START Page text

Chairman of FX Networks

John Phillip Landgraf (born May 20, 1962) is the Chairman of FX Networks. He is also a member of
the Peabody Awards board of directors, which is presented by the University of Georgia's Henry W. Grady College of Journalism and Mass Communication. Previously he was President and General Manager of FX Network, a position he held since 2005. TV critic Alan Sepinwall jokingly refers to Landgraf as "the Mayor of TV".

== Early life ==
Landgraf was born in California to father John R. Landgraf, Ph.D., a pastor, and Barbara Landgraf (née Joslin). When he was very young, his parents traveled constantly, performing as backup singers for the gospel evangelist Rev. Mel Dibble, who was part of Billy Graham Crusades. When he was 5 years old, his mother completed an M.A. in social work and his father completed his PhD in family counseling. In 1969, when he was seven years old, his parents divorced.

After spending much of his childhood moving, Landgraf spent his high school years in Oakland, California, and graduated from Skyline High in 1980.

In 1984, Landgraf received a B.A. in Anthropology from Pitzer College, one of the Claremont Colleges.

== Career ==

=== Early career ===
During and after college, Landgraf did an internship, worked in sales and eventually worked on the production side of the video production company J-Nex Media, a Los Angeles company that made commercial and industrial video.

In 1988, Landgraf was Director of Development at Sarabande Productions, where he eventually became Senior Vice President.

From 1994 to 1999, Landgraf was Vice President of Primetime at NBC where he oversaw the development of The West Wing, and other popular TV shows that included Friends and JAG.

=== Producing ===
Landgraf founded the production company Jersey Television with Danny DeVito, Michael Shamberg and Stacey Sher. Jersey Television was responsible for producing shows like Comedy Central's Reno 911! and Karen Sisco.

END Page text

* **Actions to take**:
A) In the biography, what year did Landgraf graduate from Skyline High?
B) List every television show the biography names.
C) Reproduce the biography's text word for word, starting at "After spending much" and ending at "and industrial video.".
The records that follow come from a separate source, unrelated to the biography.

START Data section

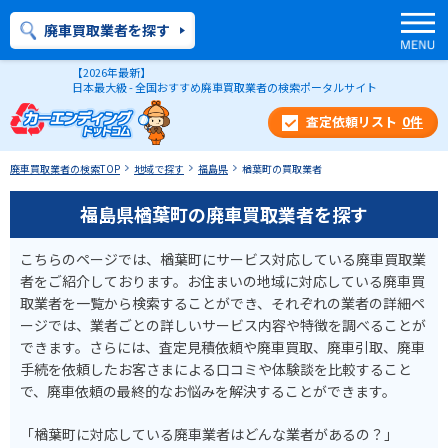
廃車買取業者を探す
【2026年最新】
日本最大級 - 全国おすすめ廃車買取業者の検索ポータルサイト
0
件
廃車買取業者の検索TOP
地域で探す
福島県
楢葉町の買取業者
福島県楢葉町の廃車買取業者を探す
こちらのページでは、楢葉町にサービス対応している廃車買取業
者をご紹介しております。お住まいの地域に対応している廃車買
取業者を一覧から検索することができ、それぞれの業者の詳細ペ
ージでは、業者ごとの詳しいサービス内容や特徴を調べることが
できます。さらには、査定見積依頼や廃車買取、廃車引取、廃車
手続を依頼したお客さまによる口コミや体験談を比較すること
で、廃車依頼の最終的なお悩みを解決することができます。
「楢葉町に対応している廃車業者はどんな業者があるの？」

END Data section

* **Written responses**:
A) 1980

B) The West Wing, Friends, JAG, Reno 911!, Karen Sisco

C)
After spending much of his childhood moving, Landgraf spent his high school years in Oakland, California, and graduated from Skyline High in 1980.

In 1984, Landgraf received a B.A. in Anthropology from Pitzer College, one of the Claremont Colleges.

== Career ==

=== Early career ===
During and after college, Landgraf did an internship, worked in sales and eventually worked on the production side of the video production company J-Nex Media, a Los Angeles company that made commercial and industrial video.